Stored data entries:
# # # # # # #
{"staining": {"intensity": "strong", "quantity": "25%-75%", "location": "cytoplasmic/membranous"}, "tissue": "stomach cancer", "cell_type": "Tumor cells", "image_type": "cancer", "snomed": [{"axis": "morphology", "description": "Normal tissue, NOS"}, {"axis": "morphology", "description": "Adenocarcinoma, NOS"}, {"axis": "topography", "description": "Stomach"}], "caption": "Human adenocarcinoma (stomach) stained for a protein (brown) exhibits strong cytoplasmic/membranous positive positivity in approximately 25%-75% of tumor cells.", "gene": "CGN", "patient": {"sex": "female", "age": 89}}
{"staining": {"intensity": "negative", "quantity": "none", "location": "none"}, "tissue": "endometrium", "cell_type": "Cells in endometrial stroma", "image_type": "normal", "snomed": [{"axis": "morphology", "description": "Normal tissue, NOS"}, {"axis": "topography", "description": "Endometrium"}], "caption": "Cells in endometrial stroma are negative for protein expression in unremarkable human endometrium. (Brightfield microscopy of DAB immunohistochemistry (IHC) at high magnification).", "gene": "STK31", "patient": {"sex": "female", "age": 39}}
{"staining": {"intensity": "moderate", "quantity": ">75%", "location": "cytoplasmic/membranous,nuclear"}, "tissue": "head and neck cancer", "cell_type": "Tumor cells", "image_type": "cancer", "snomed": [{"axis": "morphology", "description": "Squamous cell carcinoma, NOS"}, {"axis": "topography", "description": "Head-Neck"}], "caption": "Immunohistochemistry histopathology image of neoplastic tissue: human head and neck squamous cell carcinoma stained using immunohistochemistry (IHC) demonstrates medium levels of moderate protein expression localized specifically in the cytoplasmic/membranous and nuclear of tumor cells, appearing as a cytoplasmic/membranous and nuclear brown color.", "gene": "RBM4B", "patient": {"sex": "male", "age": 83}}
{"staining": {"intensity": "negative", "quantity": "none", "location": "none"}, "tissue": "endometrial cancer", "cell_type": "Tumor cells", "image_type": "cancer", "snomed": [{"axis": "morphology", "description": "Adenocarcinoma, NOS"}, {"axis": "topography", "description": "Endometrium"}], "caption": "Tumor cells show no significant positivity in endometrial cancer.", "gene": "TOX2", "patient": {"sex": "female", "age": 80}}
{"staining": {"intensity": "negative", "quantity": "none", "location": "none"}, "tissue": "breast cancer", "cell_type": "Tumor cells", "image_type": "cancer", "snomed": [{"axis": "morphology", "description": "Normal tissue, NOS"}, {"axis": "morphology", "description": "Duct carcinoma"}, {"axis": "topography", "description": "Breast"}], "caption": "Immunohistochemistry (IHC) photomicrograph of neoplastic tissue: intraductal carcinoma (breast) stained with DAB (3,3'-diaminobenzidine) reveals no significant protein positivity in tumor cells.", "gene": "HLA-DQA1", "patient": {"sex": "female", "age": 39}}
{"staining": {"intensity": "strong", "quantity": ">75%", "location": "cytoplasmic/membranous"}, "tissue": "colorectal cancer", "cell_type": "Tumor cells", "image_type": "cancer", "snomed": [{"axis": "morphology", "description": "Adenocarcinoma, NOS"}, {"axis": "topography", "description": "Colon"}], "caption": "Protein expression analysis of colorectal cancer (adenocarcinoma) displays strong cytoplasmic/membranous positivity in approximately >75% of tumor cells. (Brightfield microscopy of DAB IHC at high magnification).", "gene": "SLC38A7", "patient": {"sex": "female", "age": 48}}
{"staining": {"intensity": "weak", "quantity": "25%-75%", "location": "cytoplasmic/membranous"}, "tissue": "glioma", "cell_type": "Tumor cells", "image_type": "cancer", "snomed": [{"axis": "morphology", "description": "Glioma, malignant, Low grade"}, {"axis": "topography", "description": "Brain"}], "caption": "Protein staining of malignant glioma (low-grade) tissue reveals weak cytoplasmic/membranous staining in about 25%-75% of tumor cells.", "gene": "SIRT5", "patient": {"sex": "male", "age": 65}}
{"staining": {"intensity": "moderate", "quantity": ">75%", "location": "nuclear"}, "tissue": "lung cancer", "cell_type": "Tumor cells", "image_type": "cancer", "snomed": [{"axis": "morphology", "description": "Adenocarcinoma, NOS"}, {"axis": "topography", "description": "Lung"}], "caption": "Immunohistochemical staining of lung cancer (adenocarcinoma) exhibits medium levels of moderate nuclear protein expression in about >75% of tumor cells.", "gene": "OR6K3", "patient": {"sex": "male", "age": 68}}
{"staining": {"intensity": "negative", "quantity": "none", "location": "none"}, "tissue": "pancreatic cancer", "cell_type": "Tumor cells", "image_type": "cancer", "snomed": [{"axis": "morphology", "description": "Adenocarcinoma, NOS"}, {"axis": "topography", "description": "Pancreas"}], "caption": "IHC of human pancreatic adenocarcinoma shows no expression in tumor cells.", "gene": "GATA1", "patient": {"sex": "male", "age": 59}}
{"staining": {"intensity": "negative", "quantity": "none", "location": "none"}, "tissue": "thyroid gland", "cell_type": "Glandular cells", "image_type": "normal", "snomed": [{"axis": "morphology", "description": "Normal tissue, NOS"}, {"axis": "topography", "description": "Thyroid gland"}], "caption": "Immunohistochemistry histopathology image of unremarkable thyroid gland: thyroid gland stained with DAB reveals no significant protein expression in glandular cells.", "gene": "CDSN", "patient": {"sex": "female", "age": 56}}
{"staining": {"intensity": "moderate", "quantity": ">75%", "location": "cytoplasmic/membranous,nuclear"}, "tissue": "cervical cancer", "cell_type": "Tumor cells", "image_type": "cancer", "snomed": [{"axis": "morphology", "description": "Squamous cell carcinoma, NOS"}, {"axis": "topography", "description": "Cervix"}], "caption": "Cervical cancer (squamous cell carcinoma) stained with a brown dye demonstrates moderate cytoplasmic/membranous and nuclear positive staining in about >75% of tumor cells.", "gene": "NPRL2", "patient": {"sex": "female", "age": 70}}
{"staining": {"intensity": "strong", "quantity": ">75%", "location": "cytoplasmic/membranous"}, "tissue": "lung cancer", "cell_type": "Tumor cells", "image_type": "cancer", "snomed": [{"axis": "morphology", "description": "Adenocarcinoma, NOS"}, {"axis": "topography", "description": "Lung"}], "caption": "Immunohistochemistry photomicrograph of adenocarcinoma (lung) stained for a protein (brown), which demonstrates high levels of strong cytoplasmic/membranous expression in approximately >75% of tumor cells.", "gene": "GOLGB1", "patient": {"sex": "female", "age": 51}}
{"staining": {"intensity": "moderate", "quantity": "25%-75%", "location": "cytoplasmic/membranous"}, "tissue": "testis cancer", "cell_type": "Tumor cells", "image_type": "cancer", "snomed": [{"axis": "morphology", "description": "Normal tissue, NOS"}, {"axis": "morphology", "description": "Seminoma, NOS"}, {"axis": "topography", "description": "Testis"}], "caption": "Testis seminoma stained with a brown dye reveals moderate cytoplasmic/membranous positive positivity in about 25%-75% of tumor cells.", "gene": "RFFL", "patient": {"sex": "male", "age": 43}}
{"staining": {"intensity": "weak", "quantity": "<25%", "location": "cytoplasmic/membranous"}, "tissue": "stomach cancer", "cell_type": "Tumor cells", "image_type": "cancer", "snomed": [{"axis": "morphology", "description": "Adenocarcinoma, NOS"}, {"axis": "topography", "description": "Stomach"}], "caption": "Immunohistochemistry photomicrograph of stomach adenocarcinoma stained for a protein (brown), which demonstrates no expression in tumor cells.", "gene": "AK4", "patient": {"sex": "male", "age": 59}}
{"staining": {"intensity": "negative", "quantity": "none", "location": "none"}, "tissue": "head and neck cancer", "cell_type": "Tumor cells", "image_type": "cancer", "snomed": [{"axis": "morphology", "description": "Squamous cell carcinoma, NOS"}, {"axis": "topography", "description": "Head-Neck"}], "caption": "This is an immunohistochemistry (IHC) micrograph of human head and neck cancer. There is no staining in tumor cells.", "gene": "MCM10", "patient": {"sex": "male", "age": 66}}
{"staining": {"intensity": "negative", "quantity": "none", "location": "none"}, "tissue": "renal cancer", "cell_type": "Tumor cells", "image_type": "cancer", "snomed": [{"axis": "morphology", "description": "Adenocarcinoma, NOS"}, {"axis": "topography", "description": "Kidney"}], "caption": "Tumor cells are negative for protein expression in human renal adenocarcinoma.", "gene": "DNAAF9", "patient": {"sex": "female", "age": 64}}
# # # # # # #
When the line with "cancer (squamous cell" is reached in the data above, start copying there, and copy each line exactly until the line with "seminoma stained with" has been copied; copy nothing else.

{"staining": {"intensity": "moderate", "quantity": ">75%", "location": "cytoplasmic/membranous,nuclear"}, "tissue": "cervical cancer", "cell_type": "Tumor cells", "image_type": "cancer", "snomed": [{"axis": "morphology", "description": "Squamous cell carcinoma, NOS"}, {"axis": "topography", "description": "Cervix"}], "caption": "Cervical cancer (squamous cell carcinoma) stained with a brown dye demonstrates moderate cytoplasmic/membranous and nuclear positive staining in about >75% of tumor cells.", "gene": "NPRL2", "patient": {"sex": "female", "age": 70}}
{"staining": {"intensity": "strong", "quantity": ">75%", "location": "cytoplasmic/membranous"}, "tissue": "lung cancer", "cell_type": "Tumor cells", "image_type": "cancer", "snomed": [{"axis": "morphology", "description": "Adenocarcinoma, NOS"}, {"axis": "topography", "description": "Lung"}], "caption": "Immunohistochemistry photomicrograph of adenocarcinoma (lung) stained for a protein (brown), which demonstrates high levels of strong cytoplasmic/membranous expression in approximately >75% of tumor cells.", "gene": "GOLGB1", "patient": {"sex": "female", "age": 51}}
{"staining": {"intensity": "moderate", "quantity": "25%-75%", "location": "cytoplasmic/membranous"}, "tissue": "testis cancer", "cell_type": "Tumor cells", "image_type": "cancer", "snomed": [{"axis": "morphology", "description": "Normal tissue, NOS"}, {"axis": "morphology", "description": "Seminoma, NOS"}, {"axis": "topography", "description": "Testis"}], "caption": "Testis seminoma stained with a brown dye reveals moderate cytoplasmic/membranous positive positivity in about 25%-75% of tumor cells.", "gene": "RFFL", "patient": {"sex": "male", "age": 43}}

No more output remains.